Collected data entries
--- --- ---
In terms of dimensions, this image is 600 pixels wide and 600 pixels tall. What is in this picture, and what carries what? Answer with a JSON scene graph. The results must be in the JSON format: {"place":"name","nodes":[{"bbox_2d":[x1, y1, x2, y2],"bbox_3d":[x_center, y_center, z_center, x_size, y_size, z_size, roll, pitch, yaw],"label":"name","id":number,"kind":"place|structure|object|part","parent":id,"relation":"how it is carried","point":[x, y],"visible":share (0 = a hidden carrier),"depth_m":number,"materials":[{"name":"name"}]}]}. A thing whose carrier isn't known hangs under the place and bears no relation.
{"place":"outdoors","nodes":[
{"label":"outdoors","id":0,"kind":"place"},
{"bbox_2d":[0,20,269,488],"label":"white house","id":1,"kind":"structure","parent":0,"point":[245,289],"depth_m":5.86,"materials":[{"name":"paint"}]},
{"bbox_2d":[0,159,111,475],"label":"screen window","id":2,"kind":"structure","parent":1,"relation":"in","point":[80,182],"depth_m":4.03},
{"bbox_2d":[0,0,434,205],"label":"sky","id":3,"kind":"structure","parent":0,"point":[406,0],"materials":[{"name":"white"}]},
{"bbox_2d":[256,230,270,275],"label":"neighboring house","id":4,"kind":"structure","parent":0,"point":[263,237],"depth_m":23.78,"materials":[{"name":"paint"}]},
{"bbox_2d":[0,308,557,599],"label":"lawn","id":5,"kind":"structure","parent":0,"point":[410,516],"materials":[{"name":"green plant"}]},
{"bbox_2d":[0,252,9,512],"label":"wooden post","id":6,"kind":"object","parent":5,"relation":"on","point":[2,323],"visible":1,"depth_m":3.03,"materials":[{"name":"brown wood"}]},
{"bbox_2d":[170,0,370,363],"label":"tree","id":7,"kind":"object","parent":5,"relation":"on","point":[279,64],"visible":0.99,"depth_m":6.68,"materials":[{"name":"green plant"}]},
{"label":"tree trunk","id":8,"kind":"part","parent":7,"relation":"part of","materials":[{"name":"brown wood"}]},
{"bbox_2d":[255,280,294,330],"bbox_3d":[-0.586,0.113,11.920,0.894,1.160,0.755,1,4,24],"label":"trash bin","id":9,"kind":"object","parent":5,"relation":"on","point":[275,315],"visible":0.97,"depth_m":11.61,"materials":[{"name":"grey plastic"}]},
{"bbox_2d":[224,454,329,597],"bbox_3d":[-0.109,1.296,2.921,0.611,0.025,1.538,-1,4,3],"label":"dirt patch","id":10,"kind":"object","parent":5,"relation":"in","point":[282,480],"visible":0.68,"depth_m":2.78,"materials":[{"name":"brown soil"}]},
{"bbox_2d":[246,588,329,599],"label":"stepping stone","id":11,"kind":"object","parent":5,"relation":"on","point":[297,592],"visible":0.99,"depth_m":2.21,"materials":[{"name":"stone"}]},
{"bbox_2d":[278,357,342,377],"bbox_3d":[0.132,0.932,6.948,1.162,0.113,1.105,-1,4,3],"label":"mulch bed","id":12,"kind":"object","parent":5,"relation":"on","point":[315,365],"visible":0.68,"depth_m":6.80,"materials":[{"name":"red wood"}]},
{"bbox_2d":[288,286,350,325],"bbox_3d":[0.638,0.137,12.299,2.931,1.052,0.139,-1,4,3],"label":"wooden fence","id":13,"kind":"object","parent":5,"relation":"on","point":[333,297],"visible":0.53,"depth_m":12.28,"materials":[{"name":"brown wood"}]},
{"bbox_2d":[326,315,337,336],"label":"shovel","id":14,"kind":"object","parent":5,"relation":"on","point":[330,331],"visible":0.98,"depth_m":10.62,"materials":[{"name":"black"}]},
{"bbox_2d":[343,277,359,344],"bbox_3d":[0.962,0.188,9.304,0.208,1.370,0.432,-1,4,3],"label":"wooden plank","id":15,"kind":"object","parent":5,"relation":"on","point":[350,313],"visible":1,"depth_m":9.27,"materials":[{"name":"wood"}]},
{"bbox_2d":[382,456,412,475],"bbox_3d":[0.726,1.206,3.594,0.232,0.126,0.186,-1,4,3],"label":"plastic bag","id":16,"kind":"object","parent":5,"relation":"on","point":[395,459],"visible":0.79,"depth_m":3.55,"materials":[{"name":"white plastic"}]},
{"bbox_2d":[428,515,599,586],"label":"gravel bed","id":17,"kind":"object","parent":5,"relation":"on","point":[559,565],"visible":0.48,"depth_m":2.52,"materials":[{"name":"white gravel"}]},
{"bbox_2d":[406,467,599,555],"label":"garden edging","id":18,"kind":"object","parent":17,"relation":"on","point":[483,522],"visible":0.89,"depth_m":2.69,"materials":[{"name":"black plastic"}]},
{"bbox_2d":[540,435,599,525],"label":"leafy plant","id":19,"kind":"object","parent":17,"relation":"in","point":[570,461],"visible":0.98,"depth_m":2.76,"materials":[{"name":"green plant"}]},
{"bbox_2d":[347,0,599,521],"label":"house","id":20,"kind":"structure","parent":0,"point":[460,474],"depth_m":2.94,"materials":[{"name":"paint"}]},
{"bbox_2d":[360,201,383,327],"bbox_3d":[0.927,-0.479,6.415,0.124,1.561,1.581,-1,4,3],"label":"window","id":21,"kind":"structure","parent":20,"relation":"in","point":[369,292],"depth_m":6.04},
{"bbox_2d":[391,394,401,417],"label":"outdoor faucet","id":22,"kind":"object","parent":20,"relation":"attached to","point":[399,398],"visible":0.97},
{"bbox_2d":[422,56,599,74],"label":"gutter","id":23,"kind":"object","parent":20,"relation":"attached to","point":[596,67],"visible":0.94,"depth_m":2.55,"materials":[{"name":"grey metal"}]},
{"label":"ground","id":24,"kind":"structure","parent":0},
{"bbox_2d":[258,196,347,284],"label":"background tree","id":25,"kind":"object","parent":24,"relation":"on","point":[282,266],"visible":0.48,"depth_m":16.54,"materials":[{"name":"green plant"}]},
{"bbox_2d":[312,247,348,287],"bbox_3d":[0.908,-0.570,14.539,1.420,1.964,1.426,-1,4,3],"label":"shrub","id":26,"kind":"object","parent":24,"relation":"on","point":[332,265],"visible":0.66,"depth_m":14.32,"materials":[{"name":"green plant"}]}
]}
--- --- ---
◆ YOUR GOAL
The required response is a complete, exact copy of the records.

◆ EXPECTED OUTPUT
In terms of dimensions, this image is 600 pixels wide and 600 pixels tall. What is in this picture, and what carries what? Answer with a JSON scene graph. The results must be in the JSON format: {"place":"name","nodes":[{"bbox_2d":[x1, y1, x2, y2],"bbox_3d":[x_center, y_center, z_center, x_size, y_size, z_size, roll, pitch, yaw],"label":"name","id":number,"kind":"place|structure|object|part","parent":id,"relation":"how it is carried","point":[x, y],"visible":share (0 = a hidden carrier),"depth_m":number,"materials":[{"name":"name"}]}]}. A thing whose carrier isn't known hangs under the place and bears no relation.
{"place":"outdoors","nodes":[
{"label":"outdoors","id":0,"kind":"place"},
{"bbox_2d":[0,20,269,488],"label":"white house","id":1,"kind":"structure","parent":0,"point":[245,289],"depth_m":5.86,"materials":[{"name":"paint"}]},
{"bbox_2d":[0,159,111,475],"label":"screen window","id":2,"kind":"structure","parent":1,"relation":"in","point":[80,182],"depth_m":4.03},
{"bbox_2d":[0,0,434,205],"label":"sky","id":3,"kind":"structure","parent":0,"point":[406,0],"materials":[{"name":"white"}]},
{"bbox_2d":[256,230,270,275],"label":"neighboring house","id":4,"kind":"structure","parent":0,"point":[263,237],"depth_m":23.78,"materials":[{"name":"paint"}]},
{"bbox_2d":[0,308,557,599],"label":"lawn","id":5,"kind":"structure","parent":0,"point":[410,516],"materials":[{"name":"green plant"}]},
{"bbox_2d":[0,252,9,512],"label":"wooden post","id":6,"kind":"object","parent":5,"relation":"on","point":[2,323],"visible":1,"depth_m":3.03,"materials":[{"name":"brown wood"}]},
{"bbox_2d":[170,0,370,363],"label":"tree","id":7,"kind":"object","parent":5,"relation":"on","point":[279,64],"visible":0.99,"depth_m":6.68,"materials":[{"name":"green plant"}]},
{"label":"tree trunk","id":8,"kind":"part","parent":7,"relation":"part of","materials":[{"name":"brown wood"}]},
{"bbox_2d":[255,280,294,330],"bbox_3d":[-0.586,0.113,11.920,0.894,1.160,0.755,1,4,24],"label":"trash bin","id":9,"kind":"object","parent":5,"relation":"on","point":[275,315],"visible":0.97,"depth_m":11.61,"materials":[{"name":"grey plastic"}]},
{"bbox_2d":[224,454,329,597],"bbox_3d":[-0.109,1.296,2.921,0.611,0.025,1.538,-1,4,3],"label":"dirt patch","id":10,"kind":"object","parent":5,"relation":"in","point":[282,480],"visible":0.68,"depth_m":2.78,"materials":[{"name":"brown soil"}]},
{"bbox_2d":[246,588,329,599],"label":"stepping stone","id":11,"kind":"object","parent":5,"relation":"on","point":[297,592],"visible":0.99,"depth_m":2.21,"materials":[{"name":"stone"}]},
{"bbox_2d":[278,357,342,377],"bbox_3d":[0.132,0.932,6.948,1.162,0.113,1.105,-1,4,3],"label":"mulch bed","id":12,"kind":"object","parent":5,"relation":"on","point":[315,365],"visible":0.68,"depth_m":6.80,"materials":[{"name":"red wood"}]},
{"bbox_2d":[288,286,350,325],"bbox_3d":[0.638,0.137,12.299,2.931,1.052,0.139,-1,4,3],"label":"wooden fence","id":13,"kind":"object","parent":5,"relation":"on","point":[333,297],"visible":0.53,"depth_m":12.28,"materials":[{"name":"brown wood"}]},
{"bbox_2d":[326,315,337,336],"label":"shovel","id":14,"kind":"object","parent":5,"relation":"on","point":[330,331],"visible":0.98,"depth_m":10.62,"materials":[{"name":"black"}]},
{"bbox_2d":[343,277,359,344],"bbox_3d":[0.962,0.188,9.304,0.208,1.370,0.432,-1,4,3],"label":"wooden plank","id":15,"kind":"object","parent":5,"relation":"on","point":[350,313],"visible":1,"depth_m":9.27,"materials":[{"name":"wood"}]},
{"bbox_2d":[382,456,412,475],"bbox_3d":[0.726,1.206,3.594,0.232,0.126,0.186,-1,4,3],"label":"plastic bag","id":16,"kind":"object","parent":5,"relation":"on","point":[395,459],"visible":0.79,"depth_m":3.55,"materials":[{"name":"white plastic"}]},
{"bbox_2d":[428,515,599,586],"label":"gravel bed","id":17,"kind":"object","parent":5,"relation":"on","point":[559,565],"visible":0.48,"depth_m":2.52,"materials":[{"name":"white gravel"}]},
{"bbox_2d":[406,467,599,555],"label":"garden edging","id":18,"kind":"object","parent":17,"relation":"on","point":[483,522],"visible":0.89,"depth_m":2.69,"materials":[{"name":"black plastic"}]},
{"bbox_2d":[540,435,599,525],"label":"leafy plant","id":19,"kind":"object","parent":17,"relation":"in","point":[570,461],"visible":0.98,"depth_m":2.76,"materials":[{"name":"green plant"}]},
{"bbox_2d":[347,0,599,521],"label":"house","id":20,"kind":"structure","parent":0,"point":[460,474],"depth_m":2.94,"materials":[{"name":"paint"}]},
{"bbox_2d":[360,201,383,327],"bbox_3d":[0.927,-0.479,6.415,0.124,1.561,1.581,-1,4,3],"label":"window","id":21,"kind":"structure","parent":20,"relation":"in","point":[369,292],"depth_m":6.04},
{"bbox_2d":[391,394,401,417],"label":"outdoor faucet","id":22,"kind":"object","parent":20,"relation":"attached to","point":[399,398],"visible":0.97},
{"bbox_2d":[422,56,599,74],"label":"gutter","id":23,"kind":"object","parent":20,"relation":"attached to","point":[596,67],"visible":0.94,"depth_m":2.55,"materials":[{"name":"grey metal"}]},
{"label":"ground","id":24,"kind":"structure","parent":0},
{"bbox_2d":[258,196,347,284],"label":"background tree","id":25,"kind":"object","parent":24,"relation":"on","point":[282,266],"visible":0.48,"depth_m":16.54,"materials":[{"name":"green plant"}]},
{"bbox_2d":[312,247,348,287],"bbox_3d":[0.908,-0.570,14.539,1.420,1.964,1.426,-1,4,3],"label":"shrub","id":26,"kind":"object","parent":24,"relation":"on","point":[332,265],"visible":0.66,"depth_m":14.32,"materials":[{"name":"green plant"}]}
]}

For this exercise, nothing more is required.